The base video is inserted into the scene in the first VisualTrack using an ImageProvider of the video type. This is pretty straight forward. We add a VisualTrack to the Scene's tracks, set the type of its content to video and point the source to our base video file.

A base frame, without any additional layers

User Image

def add_face_mapping_track(tracks):
    t = tracks.add()
    content = t.content
    content.type = proto.ImageProvider.http
    content.source.path = "http://$variable"
    content.source.variable.type = proto.StringVariable.map
    content.source.variable.key = "userface"
    content.source.variable.defaultvalue = "iv.impossiblesoftware.com/iv/apps/media/data/Demos/7119dc30-f1a9-4f4f-9033-121602dd4736/userdata/euro-normgesicht-male-breit.jpg"

    add_face_morph_transformation(t.transformations)
    add_face_uvmap_transformation(t.transformations)
    add_face_mask_transformation(t.transformations)

{
    "content": {
        "type": "http",
        "source": {
            "type": "var",
            "path": "http://$variable",
            "variable": {
                "type": "map",
                "defaultvalue": "iv.impossiblesoftware.com/iv/apps/media/data/Demos/7119dc30-f1a9-4f4f-9033-121602dd4736/userdata/euro-normgesicht-male-breit.jpg",
                "key": "userface"
            }
        }
    },

    "transformations": [ ... ]
}

FXProto.VisualTrack.Builder newFaceTrack() {
    return FXProto.VisualTrack.newBuilder()
        .setContent(FXProto.ImageProvider.newBuilder()
            .setType(FXProto.ImageProvider.Type.http)
            .setSource(FXProto.FileLocation.newBuilder()
                .setPath("http://$variable")
                .setVariable(FXProto.StringVariable.newBuilder()
                    .setType(FXProto.StringVariable.Type.map)
                    .setKey("userface"))))
        .addAllTransformations(Arrays.asList(
            newMorphTransformation(),
            newUVMapTransformation(),
            newMaskTransformation()));
}

function add_face_mapping_track(tracks) {
    var track = new sdl.VisualTrack({
      content: {
        type: "http",
        source: {
          path: "http://$variable",
          variable: {
            type: "map",
            key: "userface",
            defaultvalue: "http://farm1.static.flickr.com/60/191463580_94b6b4a14c.jpg"
          }
        }
      }
    });

    tracks.push(track);

    add_face_morph_transformation(track.transformations);
    add_face_uvmap_transformation(track.transformations);
    add_face_mask_transformation(track.transformations);
}

The user image layer is the meat of this Dynamic Movie where the facemapping happens.

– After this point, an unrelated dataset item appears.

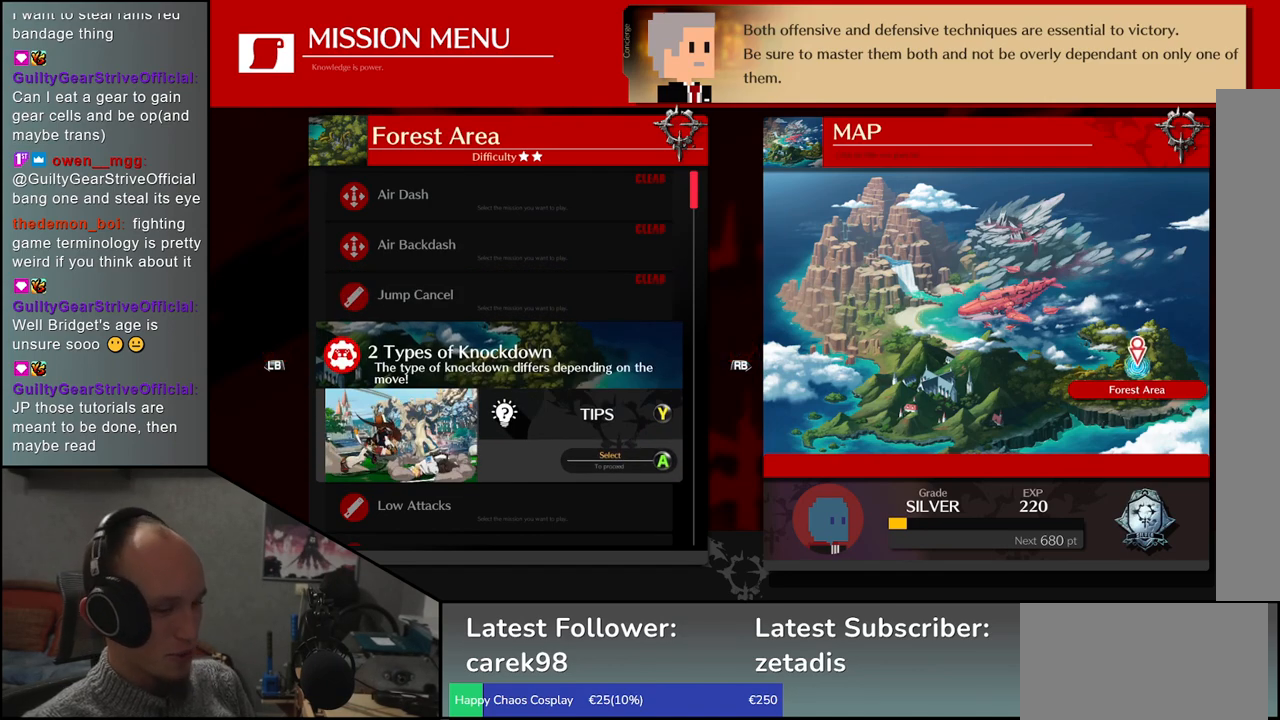
{"dt_ms": 500, "buttons": [], "left_stick": "center", "events": []}
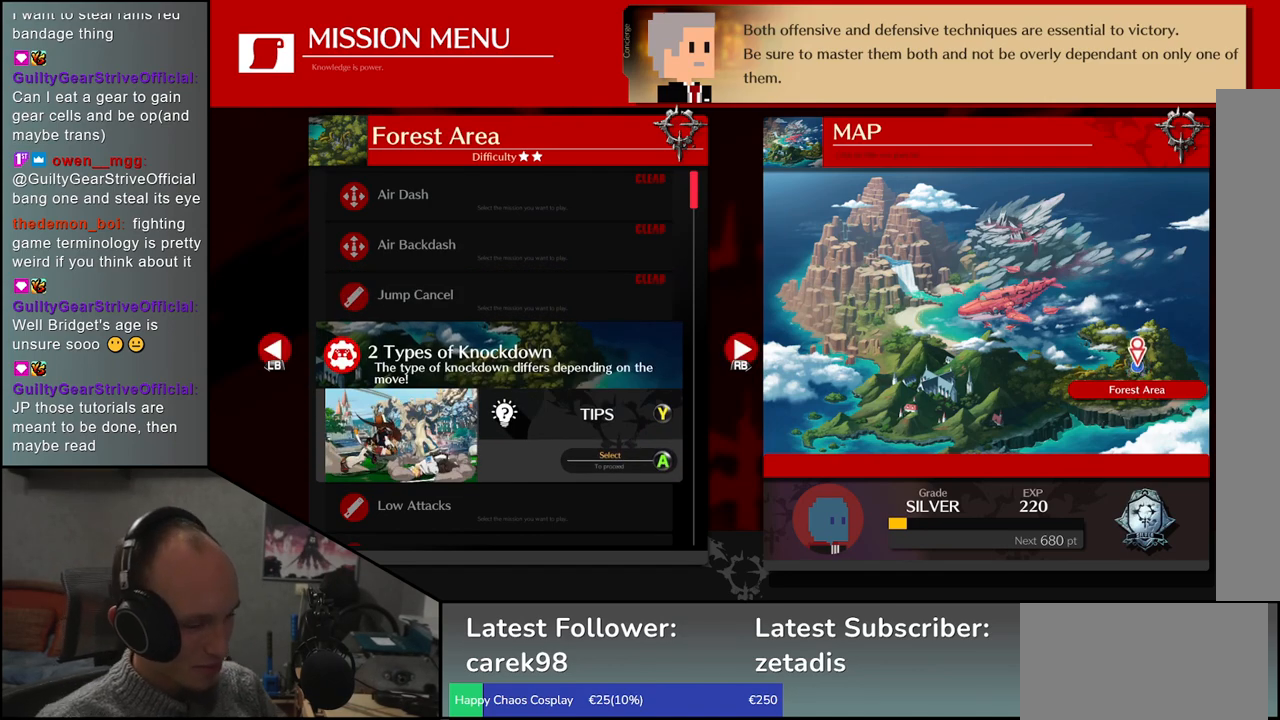
{"dt_ms": 500, "buttons": [], "left_stick": "center", "events": []}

As for the base layer we add a VisualTrack, but with content of type http. The source of this ImageProvider makes use of a Variable with key "userface", so that a different user image can be fetched for every video rendered. We also add three Transformations, for Morphing, UV Mapping and Masking the image.

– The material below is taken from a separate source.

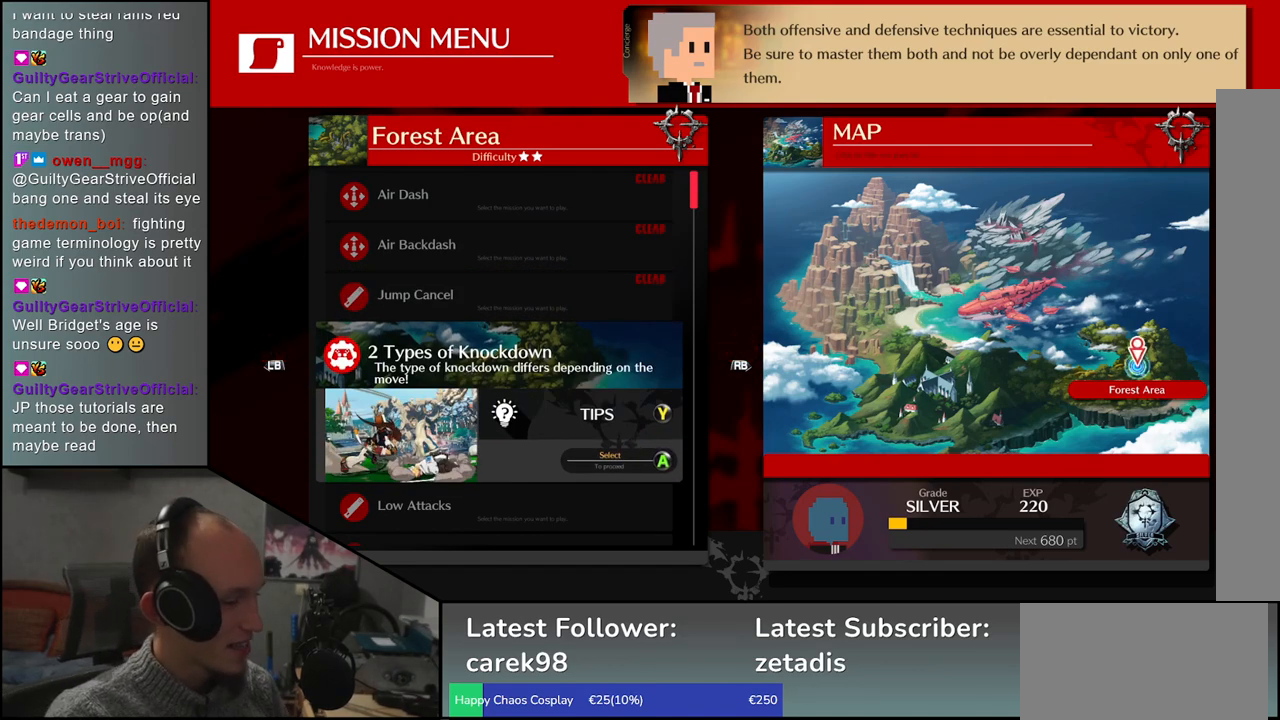
{"dt_ms": 500, "buttons": [], "left_stick": "center", "events": []}
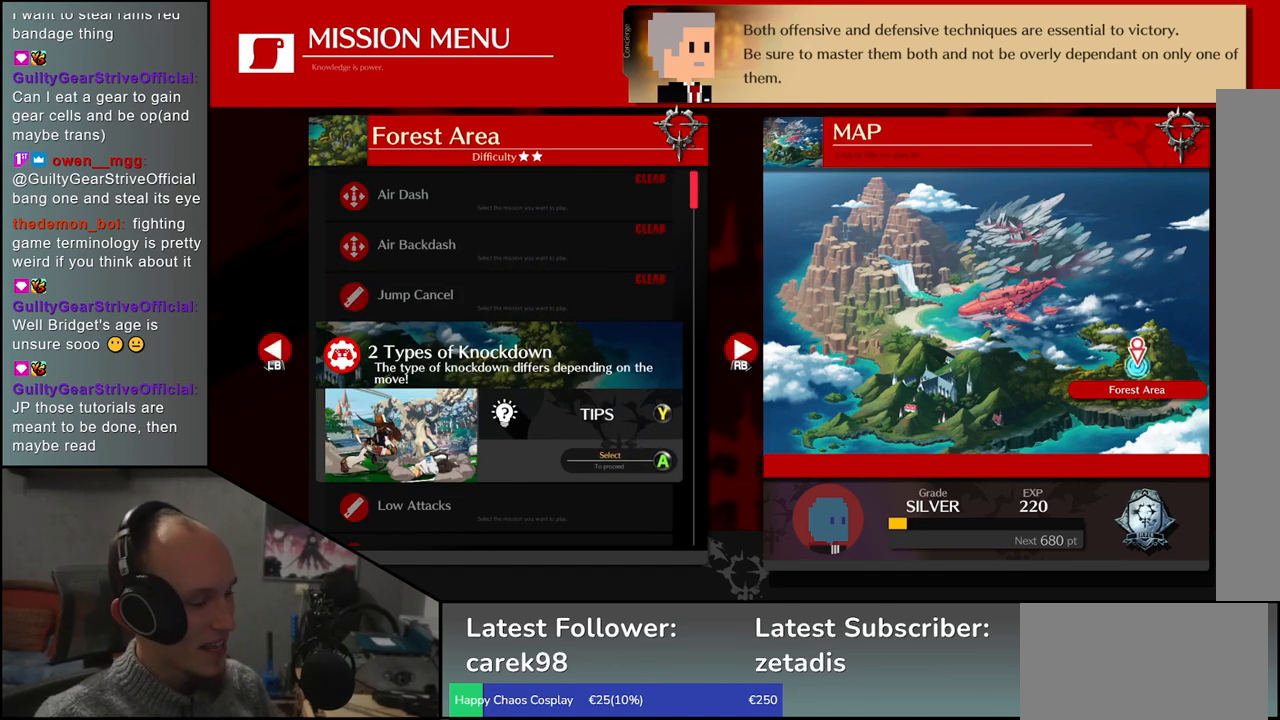
{"dt_ms": 500, "buttons": [], "left_stick": "center", "events": []}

The user image will be fetched over HTTP from a source we provide. This could be a frontend webserver, where the user uploaded the image as part of the configuration process to determine the dynamic content for the video. Or the user images could be taken from Facebook, Instagram or some other social network site (e.g. via OAuth).

It is important to know in what size and more importantly aspect ratio the user images will be provided from the HTTP source. If the aspect ratio does not match the one, that is expected in further Transformation steps the image could be stretched and distorted and the result will not look good. If we can't garantuee a certain aspect ratio from whatever service we get the user image from, we can use a scalingaspect/scalingcrop Transformation on the user image before further processing.

For this tutorial we assume a garantueed aspect ratio of 4:5.

Face Morphing

def point(x,y):
    p = proto.Point()
    p.x=x
    p.y=y
    return p

def setup_constant_points_trackdata(trackdata, points):
    trackdata.type = proto.TrackData.variable
    trackdata.points.type = proto.PointsVariable.constant
    trackdata.points.value.points.extend(points)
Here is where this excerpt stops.